FRAGMENTO SELECCIONADO:
____________
El Espíritu Santo es revelado en el Evangelio de Juan como el más grande de los frutos de la muerte y resurrección de Jesús.
En los Hechos de los Apóstoles, San Lucas enfatiza la promesa que Jesús hace sobre el Espíritu Santo.  Por eso los alienta a que con gran expectación esperen la venida del Espíritu Santo (ver Hch. 1, 4 – 5).
Posiblemente los discípulos de Jesús (al menos algunos de ellos) ya habían recibido bautismo de penitencia por Juan (el Bautista) antes de seguir a Jesús. Pero Juan el Bautista había anunciado que el bautizaba con agua pero llegaría otro que habría de bautizar con fuego y el Espíritu Santo (ver Lc. 3, 16).
Después de su resurrección, Jesús anuncio que la promesa de Juan estaba a punto de cumplirse (ver Lc. 24, 49). Esas fueron las palabras (Lc. 24, 49) de Jesús antes de su ascensión al cielo le dijo a sus discípulos.
Cuán grande debió ser su anticipación. Este misterioso evento de ser bautizado en (o con) el Espíritu Santo—la promesa del Padre a los seguidores de Jesús—estos serían momentos que transformarían sus vidas.
Ellos fueron revestidos con el poder de lo alto. Este poder de lo alto fue el que los encamino hacia los confines del mundo para ser testigos de la obra redentora de Jesús.
Hay dos aspectos en este evento de Pentecostés que requieren especial reflexión.
Primeramente hay que recalcar que todos recibieron el Espíritu. Podemos ver que el don (regalo) del Espíritu Santo no es restringido o condicionado para unos pocos.  Él es derramado y difundido a todos los discípulos de Jesús. San Lucas pone gran énfasis en mencionar que lenguas de fuegos se posaron sobre “cada uno de ellos” (ver Lc. 2, 3).
En el Antiguo Testamento el Espíritu Santo fue enviado a ciertas personas en particular para realizar algún trabajo o función específica. La inspiración de los profetas y autores de los textos bíblicos para proclamar y documentar la Palabra de Dios es un ejemplo de lo antes mencionado. Los reyes (como el caso de David) eran ungidos por el Espíritu Santo para ejercer su liderato ante el pueblo.
Pentecostés fue (y es) diferente por la nueva alianza (testamento) de amor en la cual todos reciben el Espíritu Santo. El Espíritu Santo ya no es reservado para unos pocos. Ya todos los seguidores de Jesús como Moisés expresó, el Espíritu será derramado en abundancia a todo el pueblo de Dios.
____________
ENTRADAS EXTRAÍDAS:
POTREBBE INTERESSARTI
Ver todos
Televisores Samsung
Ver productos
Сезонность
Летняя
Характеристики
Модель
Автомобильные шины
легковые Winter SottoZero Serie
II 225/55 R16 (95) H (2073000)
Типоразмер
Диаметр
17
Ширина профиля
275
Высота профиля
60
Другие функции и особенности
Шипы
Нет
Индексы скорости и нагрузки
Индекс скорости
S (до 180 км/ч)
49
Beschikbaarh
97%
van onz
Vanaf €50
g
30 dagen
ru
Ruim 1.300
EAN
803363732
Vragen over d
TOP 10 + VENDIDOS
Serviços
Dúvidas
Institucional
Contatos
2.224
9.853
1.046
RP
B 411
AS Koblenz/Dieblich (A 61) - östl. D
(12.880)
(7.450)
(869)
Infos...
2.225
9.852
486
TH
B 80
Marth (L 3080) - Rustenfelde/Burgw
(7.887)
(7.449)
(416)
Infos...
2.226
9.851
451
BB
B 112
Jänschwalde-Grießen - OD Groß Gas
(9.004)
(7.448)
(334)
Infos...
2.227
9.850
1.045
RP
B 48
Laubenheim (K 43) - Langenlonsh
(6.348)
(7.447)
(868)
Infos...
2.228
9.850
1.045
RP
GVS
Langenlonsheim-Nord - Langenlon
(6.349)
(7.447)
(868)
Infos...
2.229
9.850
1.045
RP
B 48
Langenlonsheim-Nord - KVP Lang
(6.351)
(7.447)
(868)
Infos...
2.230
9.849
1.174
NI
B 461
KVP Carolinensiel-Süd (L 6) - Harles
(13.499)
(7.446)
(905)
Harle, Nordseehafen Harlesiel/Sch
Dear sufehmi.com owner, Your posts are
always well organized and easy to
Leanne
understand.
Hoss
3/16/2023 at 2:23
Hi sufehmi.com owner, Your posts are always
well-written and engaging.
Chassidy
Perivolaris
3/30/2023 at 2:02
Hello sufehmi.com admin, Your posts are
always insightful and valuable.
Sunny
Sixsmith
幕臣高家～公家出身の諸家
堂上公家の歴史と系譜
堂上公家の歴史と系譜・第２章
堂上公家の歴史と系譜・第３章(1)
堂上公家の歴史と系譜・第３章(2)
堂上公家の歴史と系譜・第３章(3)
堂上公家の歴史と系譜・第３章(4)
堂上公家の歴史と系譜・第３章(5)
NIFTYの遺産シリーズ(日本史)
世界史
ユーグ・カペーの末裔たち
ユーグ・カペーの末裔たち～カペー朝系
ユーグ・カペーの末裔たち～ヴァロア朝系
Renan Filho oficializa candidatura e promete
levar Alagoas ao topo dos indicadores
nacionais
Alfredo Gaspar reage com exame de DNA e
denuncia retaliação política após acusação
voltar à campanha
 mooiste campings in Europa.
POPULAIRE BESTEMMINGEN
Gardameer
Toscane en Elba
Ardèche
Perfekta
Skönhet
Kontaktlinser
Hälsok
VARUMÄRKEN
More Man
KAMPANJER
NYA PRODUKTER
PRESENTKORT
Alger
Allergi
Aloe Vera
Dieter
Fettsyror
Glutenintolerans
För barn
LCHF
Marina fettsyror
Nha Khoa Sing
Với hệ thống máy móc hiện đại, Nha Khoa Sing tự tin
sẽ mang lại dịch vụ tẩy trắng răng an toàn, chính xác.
____________
QUÉ HACER:
Traduce al inglés esta oración del fragmento sobre Pentecostés: «Hay dos aspectos en este evento de Pentecostés que requieren especial reflexión.» Resuelve lo que se pide basándote solo en el fragmento.

RESPUESTA:
There are two aspects of this Pentecost event that call for special reflection.